Farce
The intent here can only be to produce a farce.
According to sources, the orders (and presumably the funding) have been given for mobilizing mass organizations to begin laying siege on the Senate. The orders were given by the usual suspects: the dark lords of “civil society” groups who treat people’s organizations like there were personal fiefdoms used to serve whatever their personal political agenda might be at the moment.
There is nothing imaginative in this effort. It is an attempt to recreate Edsa Dos — notwithstanding the sound warming of an eminent philosopher about history seeming to repeat itself: the first time it is a tragedy, the second time it is a farce.
The basic template of the forces behind Edsa Dos is to harness popular outrage in the streets and eventually displace the Senate as the arena where the impeachment issue is resolved. Those now attempting a counterfeit DVD version of Edsa Dos might do well to pay heed to some fundamental differences between then and now.
At Edsa Dos, the legislature was attempting to impeach the president. When support for the sitting president was withdrawn by a critical mass of officials, the Supreme Court stepped in and declared the president had “constructively” resigned. The Court then officiated the oath of office to the constitutional successor in order to avert a dangerous power vacuum.
The present plan to lay siege on the Senate from the streets cannot hope to bring things to a dynamic stalemate where the Court might step in to favor the mob. The Senate was once rendered impotent by Edsa Dos. It is not in the mood to let this happen again.
Any serious effort to displace the Senate as the proper venue for settling the present impeachment controversy will likely force the majority of senators to close ranks and defend their institution. There are a few senators so overcome by partisan passion that they might devalue the institution they serve. But these can only be a minority.
If there is any significant effort to overwhelm the Senate from the streets, the entire matter transforms into a two-pronged coup masterminded from the executive branch: first against the judiciary and then against the upper half of the legislature.
Those who may thinly disguise themselves as representatives of “people power” will easily be unmasked as mere foot soldiers of state overlords. They are pawns of an emperor recklessly playing power games where our political institutions could all equally end up as collateral damage.
Given that this episode is quickly turning into an inter-branch governmental coup, the closer resemblance might be China’s Cultural Revolution more than our Edsa Dos.
In the early sixties, Mao Zedong launched a badly conceived program of rapid industrialization called The Great Leap Forward. That program was a massive failure, causing an estimated 20 million Chinese citizens to die from the famines.

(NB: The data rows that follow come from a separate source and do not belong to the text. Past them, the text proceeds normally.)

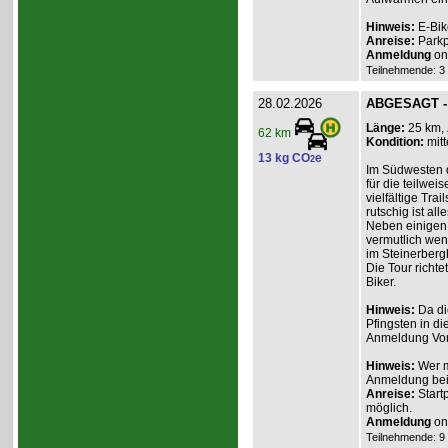
Hinweis:
E-Bik
Anreise:
Parkp
Anmeldung
onl
Teilnehmende: 3 /
28.02.2026
ABGESAGT - 
Länge:
25 km,
62 km
Kondition:
mitt
13 kg CO
e
2
Im Südwesten de
für die teilwe
vielfältige Trai
rutschig ist all
Neben einigen 
vermutlich wen
im Steinerberg
Die Tour richte
Biker.
Hinweis:
Da di
Pfingsten in di
Anmeldung Vor
Hinweis:
Wer m
Anmeldung beim
Anreise:
Start
möglich.
Anmeldung
onl
Teilnehmende: 9 /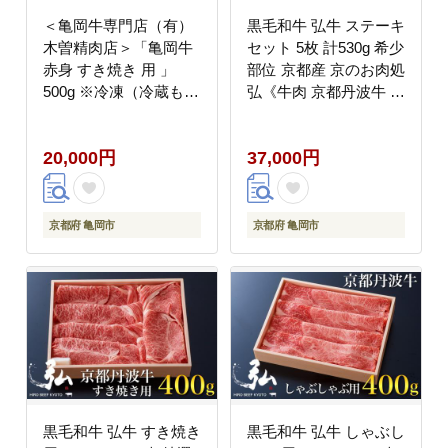
＜亀岡牛専門店（有）
黒毛和牛 弘牛 ステーキ
木曽精肉店＞「亀岡牛
セット 5枚 計530g 希少
赤身 すき焼き 用 」
部位 京都産 京のお肉処
500g ※冷凍（冷蔵も指
弘《牛肉 京都丹波牛 ブ
定可） ☆祝！亀岡牛
ランド牛 肩ロース ステ
2021年最優秀賞（農林
ーキ イチボ ランプ カ
20,000円
37,000円
水産大臣賞）受賞
イノミ ヒレ》 ※離島へ
の配送不可
京都府 亀岡市
京都府 亀岡市
黒毛和牛 弘牛 すき焼き
黒毛和牛 弘牛 しゃぶし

The failure of the Great Leap Forward caused Mao’s authority to be questioned within the ruling party and the bureaucracy. To bolster his political position (and cover up the economic fiasco), Mao called out radical thugs to the streets. The Red Guards went into a rampage, murdering intellectuals and forcing out party leaders who dared question Mao. It took many years for China to restore order and many more years to recover from the devastation wrought by this political orgy. An entire generation was lost to this frenzy.
Are our people’s organizations now be ready to be used as rampaging Red Guards, the mindless troops of a section of the state warring on another?
The answer to that question will determine whether the projected massing in the streets to overwhelm the Senate and render the trial court irrelevant will be viable or not. Whatever the answer to that question is, this political project betrays utter political desperation.
I would not call this directive for street action as Plan C. It is nothing more than the more desperate variant of Plan A.
Plan A involved a political blitz against the Chief Justice, deploying massive propaganda to manufacture public opinion, dragging the man and his family to the mud, breaking his will to resist impeachment and forcing a resignation. The blitz obviously failed.
Plan B is going to a tedious trial with a badly crafted impeachment complaint and a weak prosecution brief. After two weeks of trial, this venue does not seem sufficiently reassuring for the administration-led campaign. With all the resources of the state behind them, including Palace spokesmen taking daily pot shots at the Chief Justice, the prosecution panel always seems to crumble on matters of law and the rules of evidence.
The prosecution panel, reading what seems to be a different political script, now threatens to drag in 100 reluctant (and protesting) witnesses to the trial. That will only ensure that this thing will drag on to eternity. The public will be so sick of it they will regret this thing ever commenced in the first place. The prosecution’s opportunities for displaying incompetence will only multiply.
And so back to Plan A, it is. Lay siege on the Senate — and get results quickly.
The 1986 Edsa Revolution happened in February. Edsa Dos happened in January. By March, the streets will be too hot to attract people to sit on the pavement. Schools would have closed by then and people will have run off to the beaches.
The dark lords attempting to mastermind a “people power” resolution of this episode have a short horizon to work with, and probably little rage to harness. But they are not likely to be dissuaded by a President who, while still a candidate, threatened “people power” should he lose the count. Too many old scripts are being recycled.